[PROVIDED DATA Boundary: Start]

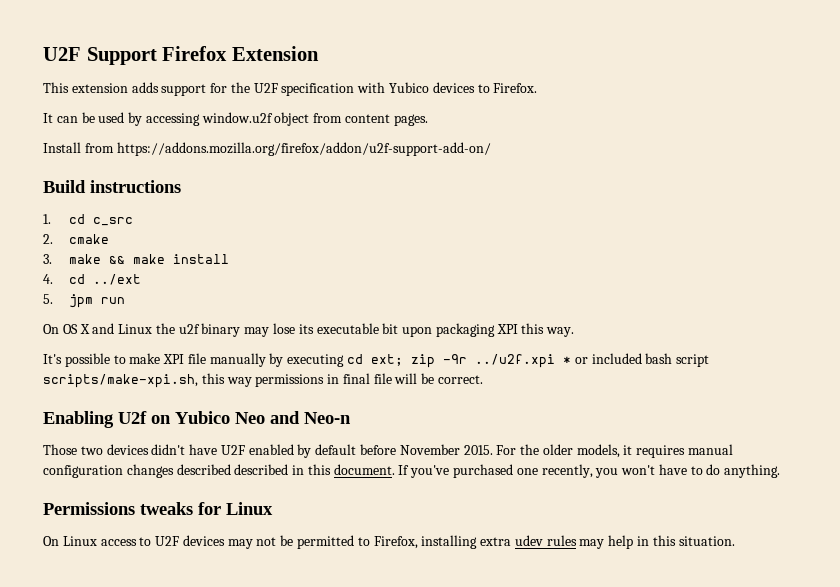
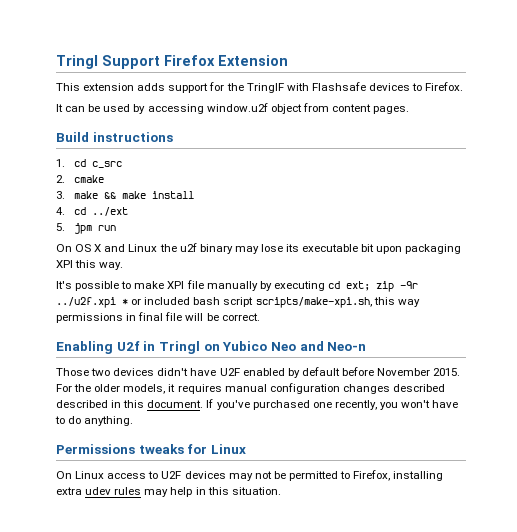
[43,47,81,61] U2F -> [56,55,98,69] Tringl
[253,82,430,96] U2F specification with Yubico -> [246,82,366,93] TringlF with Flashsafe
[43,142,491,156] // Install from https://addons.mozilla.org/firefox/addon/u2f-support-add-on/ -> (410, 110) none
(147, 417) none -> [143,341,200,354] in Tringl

[PROVIDED DATA Boundary: End]
[PROVIDED DATA Boundary: Start]

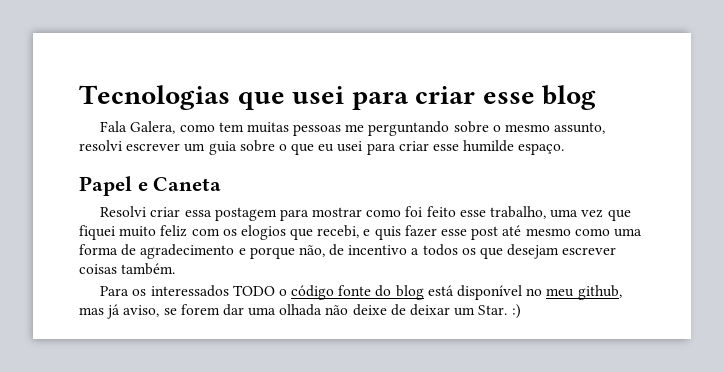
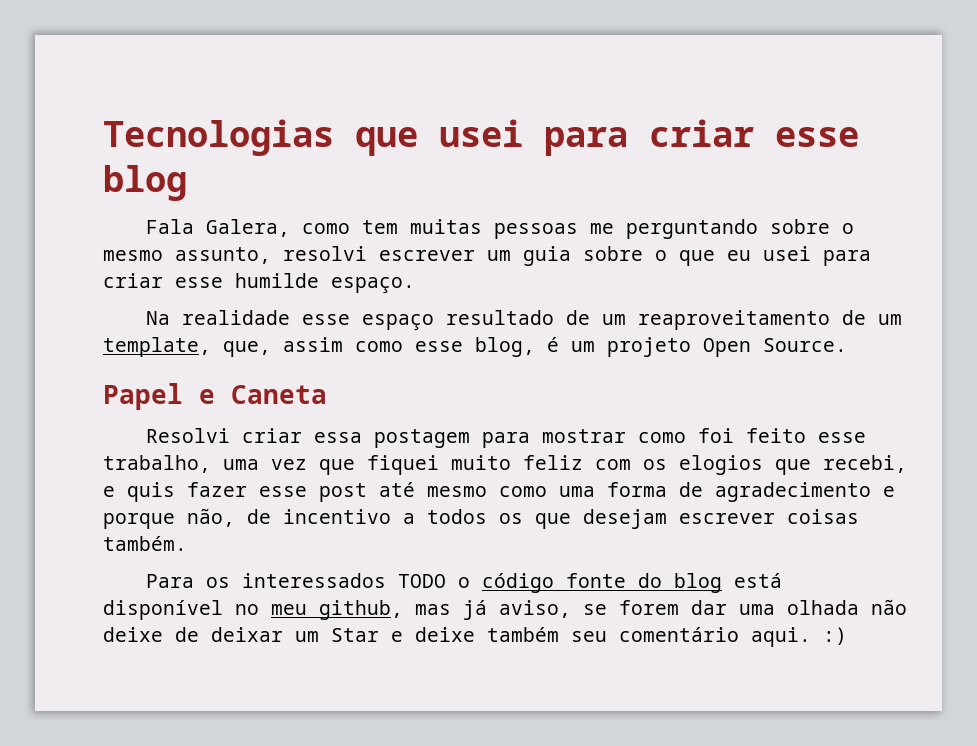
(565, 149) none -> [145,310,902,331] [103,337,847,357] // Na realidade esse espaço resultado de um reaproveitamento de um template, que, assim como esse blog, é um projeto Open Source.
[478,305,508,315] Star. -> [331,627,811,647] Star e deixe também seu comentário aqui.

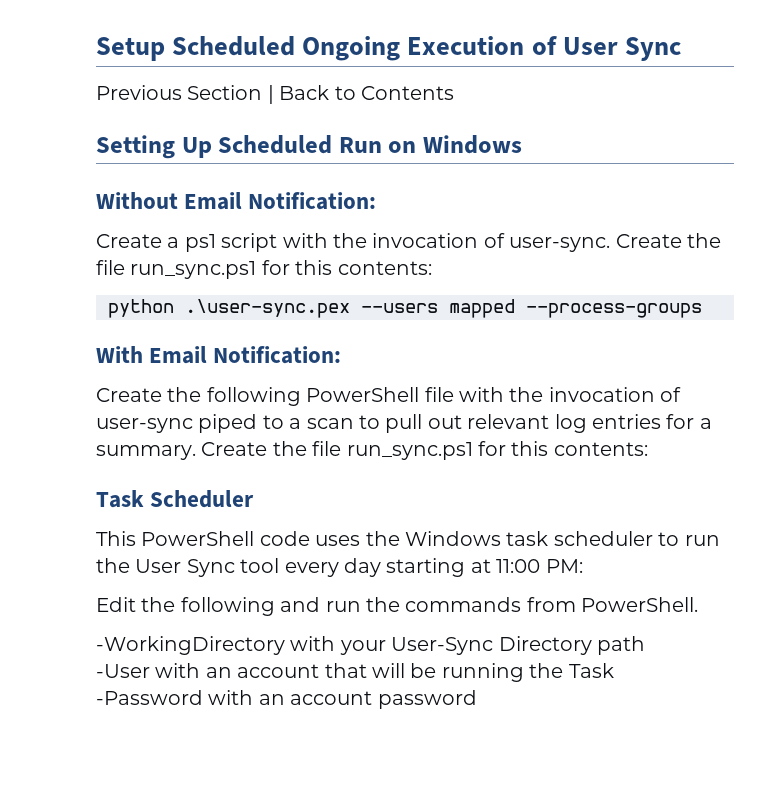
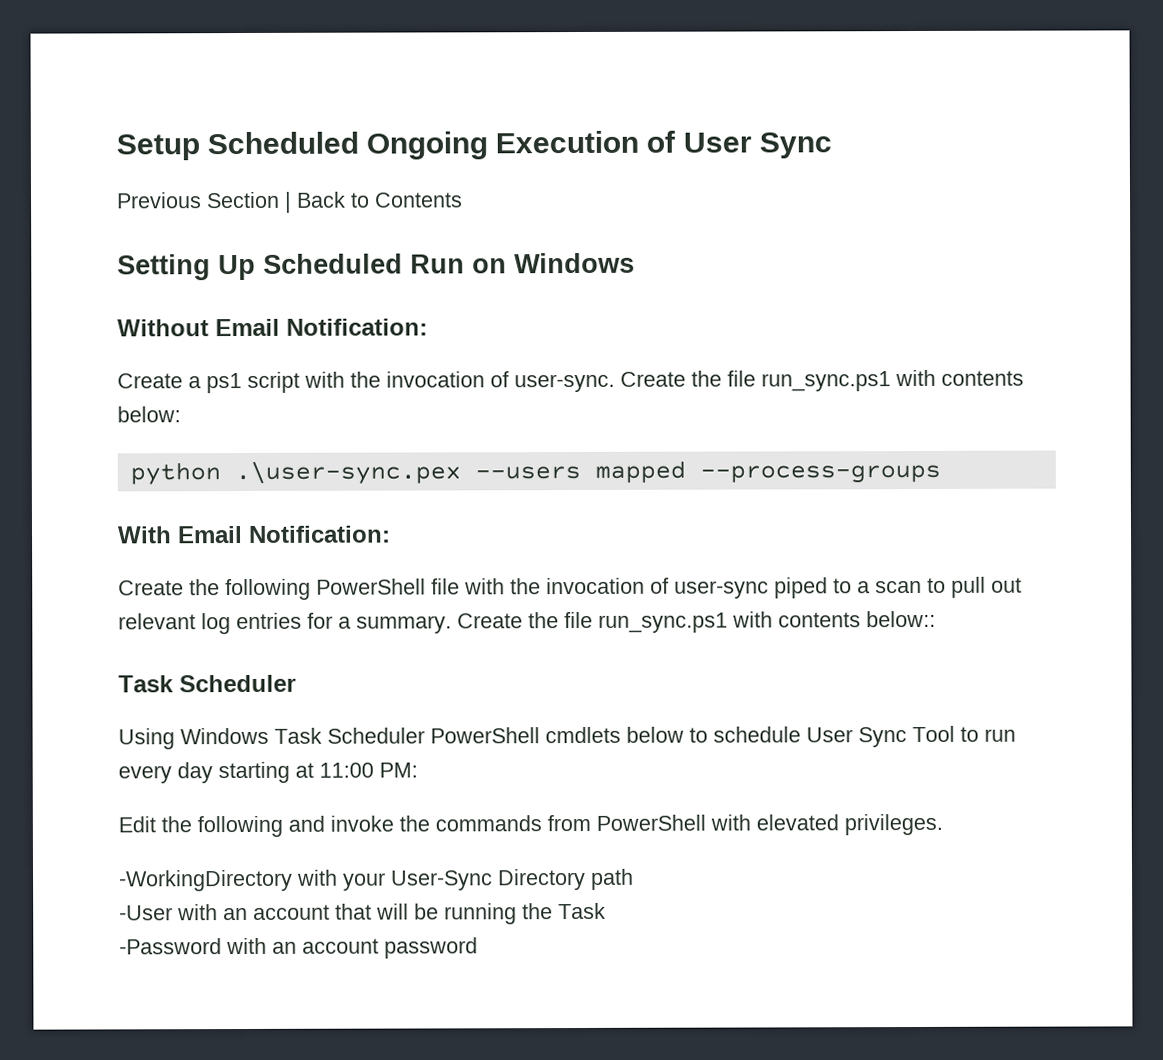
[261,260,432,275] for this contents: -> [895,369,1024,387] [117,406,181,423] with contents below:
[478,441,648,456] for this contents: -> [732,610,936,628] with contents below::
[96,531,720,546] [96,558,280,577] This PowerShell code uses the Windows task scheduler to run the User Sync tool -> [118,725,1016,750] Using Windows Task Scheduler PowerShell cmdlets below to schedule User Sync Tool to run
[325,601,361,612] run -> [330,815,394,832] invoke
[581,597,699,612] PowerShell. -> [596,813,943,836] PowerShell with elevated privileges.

[PROVIDED DATA Boundary: End]

**EXERCISE**
As listed above, the lines from the line with "[261,260,432,275] for this" to the line with "[325,601,361,612] run ->" are to be echoed exactly, with both ends included and nothing added.

**RESPONSE TO THIS EXERCISE**
[261,260,432,275] for this contents: -> [895,369,1024,387] [117,406,181,423] with contents below:
[478,441,648,456] for this contents: -> [732,610,936,628] with contents below::
[96,531,720,546] [96,558,280,577] This PowerShell code uses the Windows task scheduler to run the User Sync tool -> [118,725,1016,750] Using Windows Task Scheduler PowerShell cmdlets below to schedule User Sync Tool to run
[325,601,361,612] run -> [330,815,394,832] invoke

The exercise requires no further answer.